=== The data ===
○ ○ ○
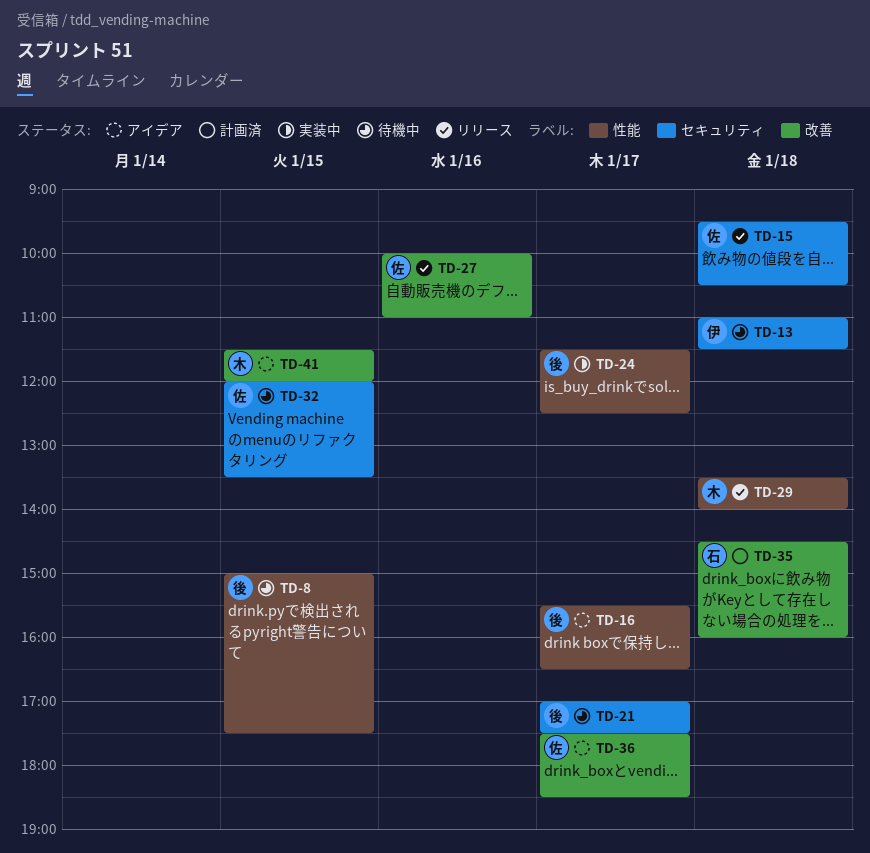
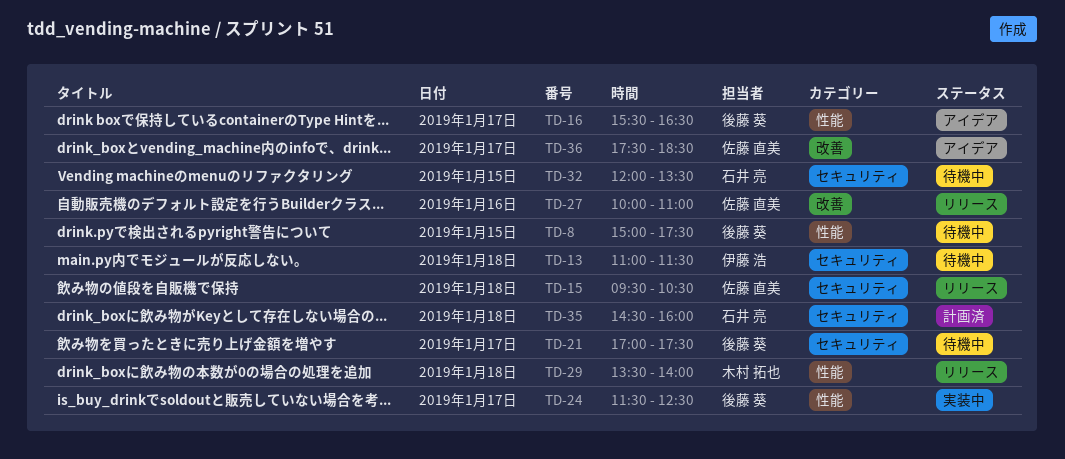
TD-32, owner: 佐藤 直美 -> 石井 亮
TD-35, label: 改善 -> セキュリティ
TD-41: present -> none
○ ○ ○
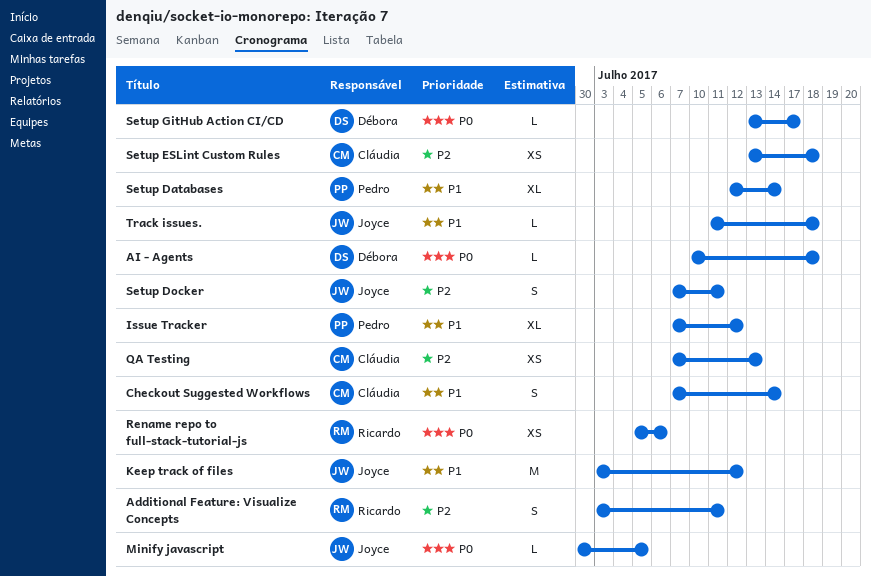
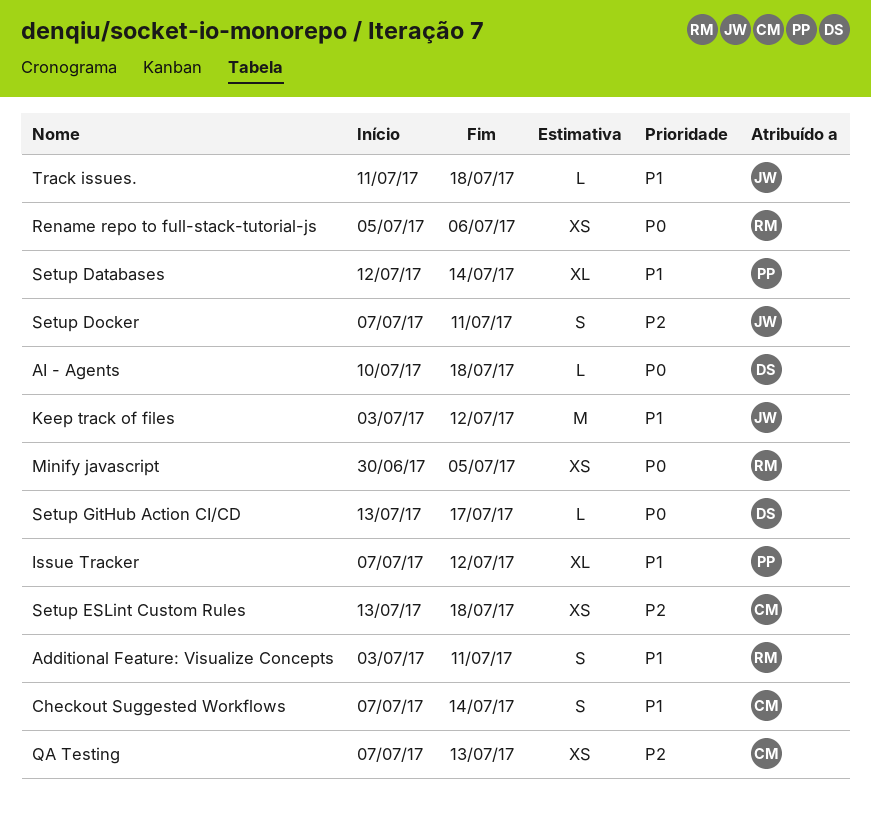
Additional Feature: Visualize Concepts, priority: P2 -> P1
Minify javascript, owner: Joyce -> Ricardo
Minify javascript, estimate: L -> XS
○ ○ ○
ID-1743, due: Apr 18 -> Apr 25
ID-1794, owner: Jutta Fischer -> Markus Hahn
○ ○ ○
=== What to produce ===
The string "owner" marks the lines to copy; report each of them from the data above.

=== Response ===
TD-32, owner: 佐藤 直美 -> 石井 亮
Minify javascript, owner: Joyce -> Ricardo
ID-1794, owner: Jutta Fischer -> Markus Hahn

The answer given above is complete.